As the ramifications of the massive college admissions scam continue to unfold, it’s becoming apparent that the fallout is far-reaching. In addition to the headline-making career consequences for those involved, the backlash is taking a personal toll as well. According to ET, a source reportedly revealed that Felicity Huffman and William H. Macy’s marriage is suffering due to the scandal.
The couple, who began dating in the early ‘80s and married in 1997, is often referred to as one of Hollywood’s strongest. However, for all the storms a marriage can weather, it’s doubtful that Huffman and Macy saw this one coming. Huffman was charged in shocking college admission scam earlier this month for allegedly shelling out $15,000 so that the couple’s 18-year-old daughter, Sofia, could cheat on the SAT. “The situation has been very trying on Felicity and William’s marriage,” the anonymous source claimed to ET. “They love each other but they’ve been arguing a lot.”

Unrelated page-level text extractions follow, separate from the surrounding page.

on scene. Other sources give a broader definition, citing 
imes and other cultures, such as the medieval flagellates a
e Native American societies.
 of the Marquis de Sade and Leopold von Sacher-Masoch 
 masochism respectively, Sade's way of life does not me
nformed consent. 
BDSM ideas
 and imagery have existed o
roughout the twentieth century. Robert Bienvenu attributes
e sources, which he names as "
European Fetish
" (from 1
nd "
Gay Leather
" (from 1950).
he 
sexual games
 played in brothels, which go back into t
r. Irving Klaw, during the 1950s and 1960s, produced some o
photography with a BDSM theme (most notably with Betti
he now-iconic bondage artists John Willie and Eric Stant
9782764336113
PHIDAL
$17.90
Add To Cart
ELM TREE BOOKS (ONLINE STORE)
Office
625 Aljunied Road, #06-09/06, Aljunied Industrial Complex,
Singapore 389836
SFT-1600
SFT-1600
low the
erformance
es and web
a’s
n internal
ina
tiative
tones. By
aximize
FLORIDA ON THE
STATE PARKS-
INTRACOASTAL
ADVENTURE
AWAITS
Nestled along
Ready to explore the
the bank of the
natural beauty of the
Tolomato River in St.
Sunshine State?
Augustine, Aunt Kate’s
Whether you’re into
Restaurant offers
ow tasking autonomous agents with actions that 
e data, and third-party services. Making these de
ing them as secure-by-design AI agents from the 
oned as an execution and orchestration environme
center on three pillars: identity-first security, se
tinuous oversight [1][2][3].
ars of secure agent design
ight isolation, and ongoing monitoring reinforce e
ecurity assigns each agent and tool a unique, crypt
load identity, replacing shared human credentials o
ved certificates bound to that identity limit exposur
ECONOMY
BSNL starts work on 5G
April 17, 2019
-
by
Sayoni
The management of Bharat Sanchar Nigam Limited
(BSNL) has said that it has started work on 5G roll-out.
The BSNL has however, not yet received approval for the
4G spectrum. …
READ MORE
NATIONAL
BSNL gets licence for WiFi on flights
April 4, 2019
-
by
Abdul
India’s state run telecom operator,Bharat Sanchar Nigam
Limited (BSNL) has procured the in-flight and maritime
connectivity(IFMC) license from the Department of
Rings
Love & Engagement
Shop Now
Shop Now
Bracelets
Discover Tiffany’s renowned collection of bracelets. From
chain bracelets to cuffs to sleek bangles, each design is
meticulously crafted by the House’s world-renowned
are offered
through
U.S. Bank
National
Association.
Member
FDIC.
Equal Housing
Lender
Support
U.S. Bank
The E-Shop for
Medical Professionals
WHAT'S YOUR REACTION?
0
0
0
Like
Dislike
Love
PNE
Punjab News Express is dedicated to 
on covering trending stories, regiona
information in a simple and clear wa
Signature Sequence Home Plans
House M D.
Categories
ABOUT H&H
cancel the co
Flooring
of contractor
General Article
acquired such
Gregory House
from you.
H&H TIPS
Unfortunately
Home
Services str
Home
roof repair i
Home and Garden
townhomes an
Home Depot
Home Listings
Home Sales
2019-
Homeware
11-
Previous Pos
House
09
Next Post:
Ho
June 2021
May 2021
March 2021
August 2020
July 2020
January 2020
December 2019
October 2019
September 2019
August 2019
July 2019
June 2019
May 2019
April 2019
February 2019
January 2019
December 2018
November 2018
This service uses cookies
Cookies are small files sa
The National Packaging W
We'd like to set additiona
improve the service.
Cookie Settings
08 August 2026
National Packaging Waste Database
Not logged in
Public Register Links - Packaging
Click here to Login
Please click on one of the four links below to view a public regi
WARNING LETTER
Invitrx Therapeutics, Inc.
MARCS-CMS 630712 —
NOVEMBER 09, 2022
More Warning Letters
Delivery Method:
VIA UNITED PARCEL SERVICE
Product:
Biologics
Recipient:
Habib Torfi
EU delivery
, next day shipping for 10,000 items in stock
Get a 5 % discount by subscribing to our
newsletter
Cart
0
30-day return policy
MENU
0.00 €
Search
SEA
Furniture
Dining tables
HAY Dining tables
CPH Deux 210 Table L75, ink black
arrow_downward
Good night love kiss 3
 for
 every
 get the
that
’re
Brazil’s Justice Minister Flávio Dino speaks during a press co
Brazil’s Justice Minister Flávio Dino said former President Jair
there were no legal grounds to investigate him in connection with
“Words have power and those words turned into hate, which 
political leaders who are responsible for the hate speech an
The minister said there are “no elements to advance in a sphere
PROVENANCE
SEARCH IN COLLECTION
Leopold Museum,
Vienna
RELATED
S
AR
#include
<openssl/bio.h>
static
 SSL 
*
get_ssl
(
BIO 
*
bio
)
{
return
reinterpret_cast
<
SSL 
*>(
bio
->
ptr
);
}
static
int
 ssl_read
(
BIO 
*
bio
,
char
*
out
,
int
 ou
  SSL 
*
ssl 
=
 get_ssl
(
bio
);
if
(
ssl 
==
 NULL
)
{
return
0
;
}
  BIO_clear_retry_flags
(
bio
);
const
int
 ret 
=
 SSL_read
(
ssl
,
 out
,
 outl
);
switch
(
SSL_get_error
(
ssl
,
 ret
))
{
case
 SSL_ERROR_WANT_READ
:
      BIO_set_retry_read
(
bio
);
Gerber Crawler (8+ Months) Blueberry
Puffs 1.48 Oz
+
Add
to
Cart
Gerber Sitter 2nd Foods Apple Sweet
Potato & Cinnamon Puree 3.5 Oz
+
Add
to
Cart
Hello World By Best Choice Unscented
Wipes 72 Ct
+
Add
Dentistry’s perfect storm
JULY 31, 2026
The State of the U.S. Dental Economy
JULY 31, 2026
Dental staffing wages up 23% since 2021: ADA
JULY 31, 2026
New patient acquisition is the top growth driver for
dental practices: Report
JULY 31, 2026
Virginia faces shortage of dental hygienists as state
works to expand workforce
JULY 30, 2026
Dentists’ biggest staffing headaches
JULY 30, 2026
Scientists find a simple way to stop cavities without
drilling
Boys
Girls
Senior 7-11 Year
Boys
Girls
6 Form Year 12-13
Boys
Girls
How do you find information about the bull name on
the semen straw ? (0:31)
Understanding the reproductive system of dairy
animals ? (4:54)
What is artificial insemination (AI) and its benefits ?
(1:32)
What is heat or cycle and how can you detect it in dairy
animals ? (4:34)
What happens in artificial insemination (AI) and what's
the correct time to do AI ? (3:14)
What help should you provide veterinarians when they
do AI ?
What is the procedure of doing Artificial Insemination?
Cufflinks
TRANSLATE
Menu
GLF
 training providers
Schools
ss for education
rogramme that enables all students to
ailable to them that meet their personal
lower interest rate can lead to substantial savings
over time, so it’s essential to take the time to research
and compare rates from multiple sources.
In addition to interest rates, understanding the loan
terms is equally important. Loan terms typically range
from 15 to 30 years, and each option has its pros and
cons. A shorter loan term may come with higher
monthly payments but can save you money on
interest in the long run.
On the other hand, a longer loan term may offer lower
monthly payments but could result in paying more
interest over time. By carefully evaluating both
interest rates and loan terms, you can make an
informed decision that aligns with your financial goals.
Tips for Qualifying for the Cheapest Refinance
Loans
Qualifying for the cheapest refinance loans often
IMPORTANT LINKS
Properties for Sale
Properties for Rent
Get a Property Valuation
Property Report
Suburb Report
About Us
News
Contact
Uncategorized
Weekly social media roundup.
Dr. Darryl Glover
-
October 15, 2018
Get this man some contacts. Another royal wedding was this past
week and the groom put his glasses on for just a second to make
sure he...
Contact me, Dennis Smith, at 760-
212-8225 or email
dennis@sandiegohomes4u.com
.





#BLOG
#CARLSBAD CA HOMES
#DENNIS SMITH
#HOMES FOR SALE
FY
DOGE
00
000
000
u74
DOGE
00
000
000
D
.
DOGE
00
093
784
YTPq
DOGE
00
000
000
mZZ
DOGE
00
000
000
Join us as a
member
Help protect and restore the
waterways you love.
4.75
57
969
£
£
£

The source allegedly went on to say, “Felicity and William have an incredibly strong marriage but this situation has put a tremendous amount of pressure on them. Their close friends were stunned by the news because they’ve always seemed like honest, good people, people who would never lie and cheat to get what they wanted. They almost seemed to pride themselves on their honesty.”
— etechlooks (@etechlooks) March 15, 2019
While statements from unknown sources should always be taken with a grain of salt, the reported remarks bring up an interesting point. So far, the media coverage of the college admissions cheating ring seems to have hit Huffman and Hallmark star Lori Loughlin the hardest as the women have been name-dropped in practically every headline involving the scandal. The actresses could be at the forefront because they’ve been named by the FBI as having hard evidence against. However, they’re being hammered with blame while their husbands remain relatively unscathed, this even though Loughlin’s husband, Mossimo Giannulli, was also charged.
ET’s source reportedly touched on the fact that Huffman and Macy struck people as honest and good. The same could be said for Huffman and Loughlin. The public had a certain perception of the women as wholesome and trust-worthy, and therefore it felt like a betrayal to find out who we thought they were doesn’t align with their actions. It was like confirmation bias in reverse. It’s interesting to note, though, that the women are seemingly being held to a higher standard than the men. This feeds into the unfortunate narrative that character flaws are just part of being male (“boys will be boys”) and therefore more readily forgiven, while women are expected to maintain an unattainable level of perfection.